Мне грустно, что широкое протестное движение, в котором я принимала самое заинтересованное участие, начинает буксовать. Кроме лозунгов "Долой Путина!" и "Россия без Путина" ничего другого не появилось. Мне кажется, что обществу пора думать о том, чем оно должно заниматься в ближайшие шесть лет, каким образом развиваться и оказывать воздействие на власть. Вот этим как раз занят мой брат — он предлагает реальный политический путь перемен. Он будет создавать партию, а это серьезный и сложный процесс. Он начинает с нуля, потому что существующие структуры негодны, и история с "Правым делом" его лишний раз в этом убедила. Из негативного опыта он сделал позитивные выводы. Он разрабатывает новые структуры и формы политической жизни.
— Вас обижает, что оппозиция пока не приняла его и серьезные люди не участвовали в его кампании?

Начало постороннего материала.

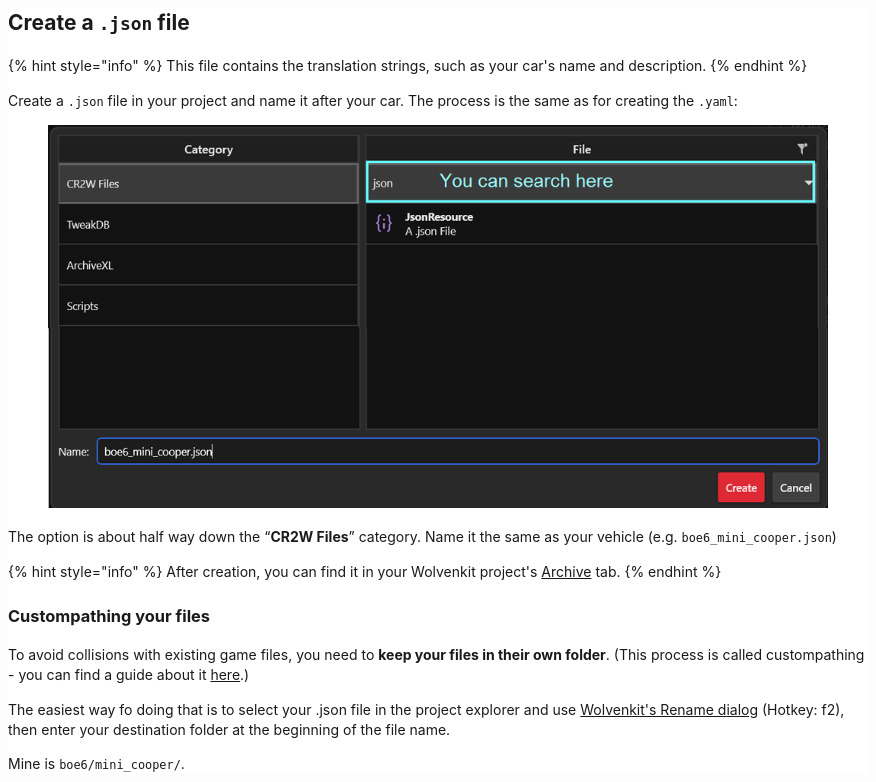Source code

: ## Create a `.json` file

{% hint style="info" %}
This file contains the translation strings, such as your car's name and description.
{% endhint %}

Create a `.json` file in your project and name it after your car. The process is the same as for creating the `.yaml`:

<figure><img src="../../../.gitbook/assets/boe6_vehicles_1_create_json.png" alt=""><figcaption></figcaption></figure>

The option is about half way down the “**CR2W Files**” category. Name it the same as your vehicle (e.g. `boe6_mini_cooper.json`)

{% hint style="info" %}
After creation, you can find it in your Wolvenkit project's [Archive](https://app.gitbook.com/s/-MP_ozZVx2gRZUPXkd4r/wolvenkit-app/editor/project-explorer#archive "mention") tab.
{% endhint %}

### Custompathing your files

To avoid collisions with existing game files, you need to **keep your files in their own folder**. (This process is called custompathing - you can find a guide about it [here](../../items-equipment/custompathing-assets.md).)

The easiest way fo doing that is to select your .json file in the project explorer and use [Wolvenkit's Rename dialog](https://app.gitbook.com/s/-MP_ozZVx2gRZUPXkd4r/wolvenkit-app/editor/project-explorer#rename) (Hotkey: f2), then enter your destination folder at the beginning of the file name.

Mine is `boe6/mini_cooper/`.
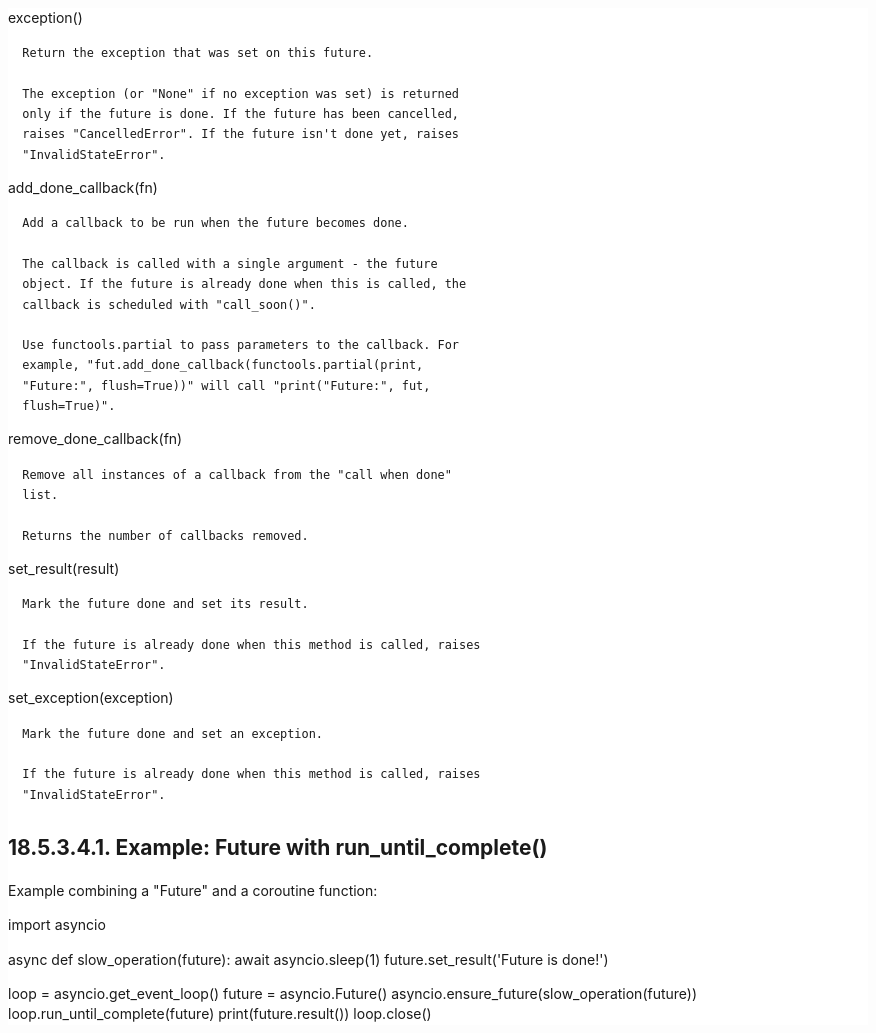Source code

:    exception()

      Return the exception that was set on this future.

      The exception (or "None" if no exception was set) is returned
      only if the future is done. If the future has been cancelled,
      raises "CancelledError". If the future isn't done yet, raises
      "InvalidStateError".

   add_done_callback(fn)

      Add a callback to be run when the future becomes done.

      The callback is called with a single argument - the future
      object. If the future is already done when this is called, the
      callback is scheduled with "call_soon()".

      Use functools.partial to pass parameters to the callback. For
      example, "fut.add_done_callback(functools.partial(print,
      "Future:", flush=True))" will call "print("Future:", fut,
      flush=True)".

   remove_done_callback(fn)

      Remove all instances of a callback from the "call when done"
      list.

      Returns the number of callbacks removed.

   set_result(result)

      Mark the future done and set its result.

      If the future is already done when this method is called, raises
      "InvalidStateError".

   set_exception(exception)

      Mark the future done and set an exception.

      If the future is already done when this method is called, raises
      "InvalidStateError".


18.5.3.4.1. Example: Future with run_until_complete()
-----------------------------------------------------

Example combining a "Future" and a coroutine function:

   import asyncio

   async def slow_operation(future):
       await asyncio.sleep(1)
       future.set_result('Future is done!')

   loop = asyncio.get_event_loop()
   future = asyncio.Future()
   asyncio.ensure_future(slow_operation(future))
   loop.run_until_complete(future)
   print(future.result())
   loop.close()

— Нет, не обижает. Он философски к этому относится. Когда начал работать созданный им благотворительный фонд, тоже было много подозрений и недоверия. В какой-то момент мы поняли, что не стоит обижаться на скепсис людей, потому что они не обязаны сразу верить, ведь их всю жизнь обманывали. Задача убедить через реальные дела. В этом есть увлекательный момент.
— Боялись, что ваш брат утонет в этом политическом болоте, особенно после скандалов с "Правым делом"?
— Я очень за него переживала. Но он достойно вышел из того скандала. Он был первым, кто за 20 лет сказал, что в Кремле сидят кукловоды. Никто из оппозиционных партий подобные вещи себе не позволял. Поскольку он новое лицо в политике, то все время был под прицелом, на других даже внимания не обращали.
— Михаил для вас — выдающийся человек?
— Да, несомненно. Он добился всего сам, начав с нуля, с разгрузки вагонов. Ему пришлось рано повзрослеть.
— Сколько ему было лет, когда умерли ваши родители?
— Ему было 22 года, когда он был студентом. Родители ушли буквально в один год из-за проблем с сердцем. Это наша печальная наследственность. Это было чудовищный удар для нас: они были молодые, красивые люди и ничто внешне не предвещало трагедии. Фактически у моего брата юности не было. Ушел в армию, началась перестройка, умерли родители, и ему пришлось сразу стать взрослым, главой семьи и кормильцем.
— Насколько хорошо вы знаете своего брата?
— Сложный вопрос. Мы и в себе-то до конца не можем иногда разобраться. Но я считаю, что знаю его в большой степени. Я могу смело утверждать, что у него колоссальный творческий потенциал. Мой брат вступает в эпоху риска и неопределенности, что его ждет за этим поворотом, можно только гадать.